TRY IT:
Each line of the records below that holds "knee" should be returned.

═════ SUPPLIED DATA ═════

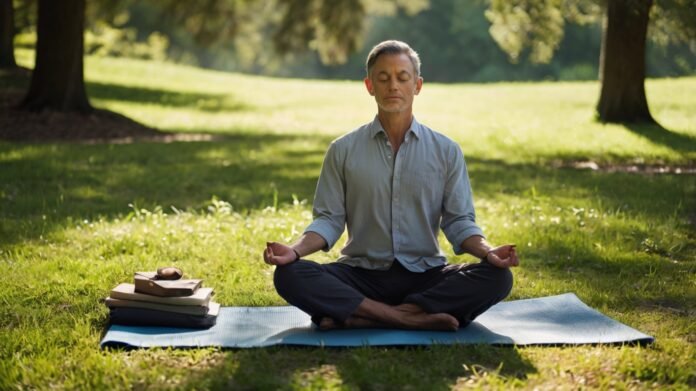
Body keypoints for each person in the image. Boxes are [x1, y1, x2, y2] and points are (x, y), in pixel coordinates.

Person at [263, 40, 518, 331]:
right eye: (383, 78)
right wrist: (294, 252)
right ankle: (409, 318)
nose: (393, 86)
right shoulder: (342, 150)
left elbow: (459, 221)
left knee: (498, 278)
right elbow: (329, 220)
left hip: (427, 275)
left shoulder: (446, 151)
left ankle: (360, 316)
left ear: (417, 85)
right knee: (289, 275)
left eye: (402, 77)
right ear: (370, 86)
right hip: (360, 274)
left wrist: (488, 252)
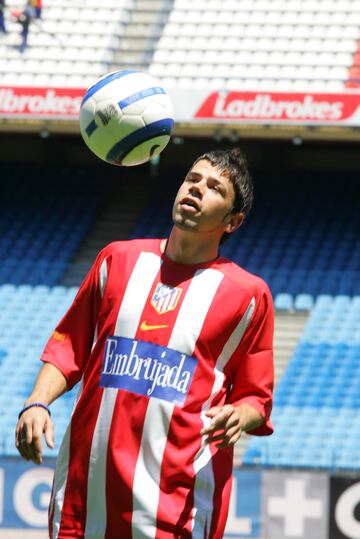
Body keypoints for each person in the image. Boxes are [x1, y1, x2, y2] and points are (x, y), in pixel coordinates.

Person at [15, 148, 274, 538]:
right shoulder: (116, 260)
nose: (196, 189)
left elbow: (258, 398)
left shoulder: (248, 295)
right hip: (83, 501)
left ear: (232, 221)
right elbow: (68, 348)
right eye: (192, 179)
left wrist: (240, 416)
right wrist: (36, 402)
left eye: (214, 187)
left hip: (174, 509)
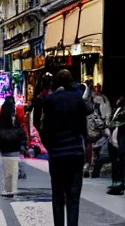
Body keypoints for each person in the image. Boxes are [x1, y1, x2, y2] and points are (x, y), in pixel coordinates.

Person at [40, 70, 87, 226]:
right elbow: (83, 127)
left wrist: (51, 148)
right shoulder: (78, 99)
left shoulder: (50, 100)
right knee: (73, 198)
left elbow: (44, 129)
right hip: (75, 153)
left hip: (57, 155)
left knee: (58, 197)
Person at [0, 97, 26, 197]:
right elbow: (21, 130)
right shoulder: (15, 115)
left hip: (5, 146)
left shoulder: (2, 116)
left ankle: (8, 189)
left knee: (7, 168)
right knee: (13, 167)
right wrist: (23, 143)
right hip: (15, 145)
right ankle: (12, 188)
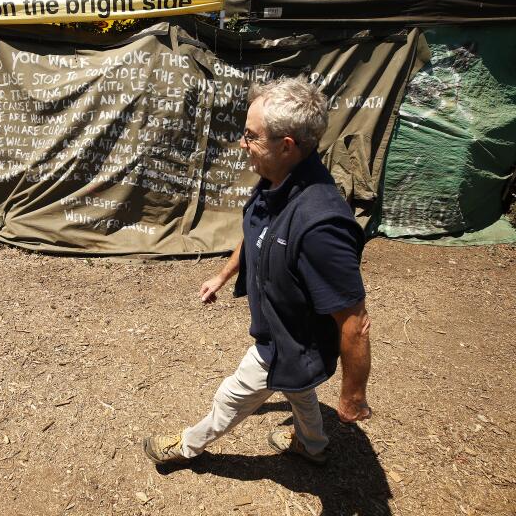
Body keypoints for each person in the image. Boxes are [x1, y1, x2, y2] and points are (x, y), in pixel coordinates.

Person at [143, 76, 372, 466]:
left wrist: (352, 398)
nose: (241, 144)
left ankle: (185, 446)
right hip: (282, 332)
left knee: (232, 396)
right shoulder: (277, 180)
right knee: (297, 390)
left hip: (291, 340)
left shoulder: (321, 225)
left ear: (286, 146)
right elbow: (257, 233)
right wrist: (222, 275)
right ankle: (313, 444)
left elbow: (355, 322)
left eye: (251, 136)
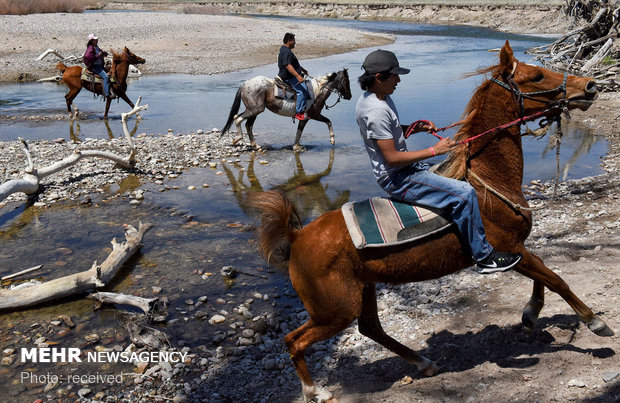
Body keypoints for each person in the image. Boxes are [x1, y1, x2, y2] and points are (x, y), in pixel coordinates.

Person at [355, 49, 522, 274]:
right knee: (464, 194)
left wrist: (414, 127)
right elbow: (392, 158)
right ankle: (484, 258)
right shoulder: (376, 111)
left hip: (403, 169)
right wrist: (434, 150)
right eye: (394, 75)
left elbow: (389, 133)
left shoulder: (376, 98)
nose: (398, 80)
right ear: (379, 78)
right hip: (398, 177)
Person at [277, 32, 309, 121]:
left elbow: (292, 63)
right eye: (294, 41)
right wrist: (298, 76)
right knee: (302, 90)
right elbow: (288, 65)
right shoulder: (286, 51)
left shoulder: (284, 49)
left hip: (289, 75)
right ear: (289, 41)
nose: (295, 43)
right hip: (288, 77)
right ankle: (299, 112)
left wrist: (302, 69)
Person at [83, 33, 114, 99]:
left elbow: (100, 53)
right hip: (95, 67)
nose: (97, 40)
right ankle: (107, 94)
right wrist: (98, 55)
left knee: (112, 74)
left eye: (97, 39)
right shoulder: (90, 48)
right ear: (91, 41)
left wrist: (103, 53)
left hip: (100, 66)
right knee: (105, 77)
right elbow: (87, 56)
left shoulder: (96, 47)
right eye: (95, 39)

═════

RESPONSE BOX:
left knee: (498, 278)
right knee: (289, 275)
right knee: (73, 198)
left knee: (58, 197)
left knee: (7, 168)
right knee: (13, 167)
left knee: (232, 396)
right knee: (297, 390)
right knee: (464, 194)
right knee: (302, 90)
left knee: (112, 74)
right knee: (105, 77)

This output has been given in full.